In simple terms the difference between FAT and NTFS is that while FAT file system has had a number of modifications made alow it to work with larger hard drives, NTFS file system was originally developed to support large hard disks from the beginning.. Also in adition to the use of large hard drives , NTFS offers more secure directories and files against unauthorized users, has better data protection and doesn`t succumb to errors of fragmentation as easily FAT32.

Another benefit of NTFS over FAT32 involves NTFS permissions. Administrator can user NTFS utility to track permissions and provide ownership of files and folders. This benefit led to NTFS file and folder permissions to quickly become the most common form of authorization since windows 2000. 

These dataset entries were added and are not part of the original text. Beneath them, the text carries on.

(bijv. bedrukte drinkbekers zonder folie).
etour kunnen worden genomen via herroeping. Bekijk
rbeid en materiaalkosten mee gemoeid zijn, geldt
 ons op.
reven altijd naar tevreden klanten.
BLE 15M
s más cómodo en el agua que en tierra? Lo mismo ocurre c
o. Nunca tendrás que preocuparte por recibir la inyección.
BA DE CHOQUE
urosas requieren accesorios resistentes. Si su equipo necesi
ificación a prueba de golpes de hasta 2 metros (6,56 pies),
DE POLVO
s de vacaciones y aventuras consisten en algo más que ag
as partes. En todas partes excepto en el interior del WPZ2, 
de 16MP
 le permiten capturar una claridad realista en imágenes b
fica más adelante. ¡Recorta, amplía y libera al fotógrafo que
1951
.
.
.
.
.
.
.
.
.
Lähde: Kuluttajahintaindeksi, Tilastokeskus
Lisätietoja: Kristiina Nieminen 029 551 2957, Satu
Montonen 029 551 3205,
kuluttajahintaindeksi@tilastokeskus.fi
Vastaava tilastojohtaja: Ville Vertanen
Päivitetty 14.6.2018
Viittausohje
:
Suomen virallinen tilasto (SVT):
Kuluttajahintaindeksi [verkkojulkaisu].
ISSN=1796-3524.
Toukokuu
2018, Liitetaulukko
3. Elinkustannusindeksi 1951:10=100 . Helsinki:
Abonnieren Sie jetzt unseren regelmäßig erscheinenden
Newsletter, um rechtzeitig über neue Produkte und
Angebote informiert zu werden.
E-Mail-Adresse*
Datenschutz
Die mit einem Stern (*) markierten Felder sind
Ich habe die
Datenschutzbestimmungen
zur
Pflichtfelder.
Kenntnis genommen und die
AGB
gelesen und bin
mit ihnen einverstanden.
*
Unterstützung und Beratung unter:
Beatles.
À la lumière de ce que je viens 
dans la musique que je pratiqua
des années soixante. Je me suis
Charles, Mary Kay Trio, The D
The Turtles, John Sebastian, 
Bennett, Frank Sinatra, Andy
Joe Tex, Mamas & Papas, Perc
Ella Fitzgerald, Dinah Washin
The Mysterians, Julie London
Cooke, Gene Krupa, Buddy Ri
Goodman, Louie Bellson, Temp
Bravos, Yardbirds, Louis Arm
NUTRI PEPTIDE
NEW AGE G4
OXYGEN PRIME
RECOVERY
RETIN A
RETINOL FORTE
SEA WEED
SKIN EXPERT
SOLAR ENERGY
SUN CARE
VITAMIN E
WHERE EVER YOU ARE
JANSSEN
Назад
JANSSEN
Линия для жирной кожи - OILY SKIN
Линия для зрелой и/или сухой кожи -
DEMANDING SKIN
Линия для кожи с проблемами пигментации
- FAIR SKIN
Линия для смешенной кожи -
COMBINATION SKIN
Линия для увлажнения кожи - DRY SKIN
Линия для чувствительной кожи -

Of course, NTFS permissions were not without some issues. For example, what if NTFS permissions were set to control user access to files, but administrators could still potentially grant themselves permissions to certain restricted documents? The classic “Who will watch the watcher” scenario is naturally all about trust, but was sometimes proacively dealt with for NTFS through auditing tools designed to inform you whenever a change was made.

Data Recovery in NTFS

As one would expect, recovery for NTFS works quite differently than FAT32 recovery. For starters, the NTFS file system is designed to perform file recovery on its own, without the need for third-party data recovery utilities or administrative actions. This is made possibe by two technologies: cluster remapping and transaction logging.

Cluster remapping is a technique that prevents data loss by automatically moving data from clusters containing bad sectors on the hard disk to good clusters. The transaction loggingfeature of the NTFS file system is designed to prevent data corruption. Although the mechanics behind transaction logging in NTFS are complicated, the basic idea is that when a write operation occurs, the Windows NTFS file system records the operation to a log file. Once the write operation is logged, NTFS updates the volume cache and then makes a log entry indicating that the transaction is complete. For more information on how cluster remapping and transaction logging work, check out this article on NTFS data recovery.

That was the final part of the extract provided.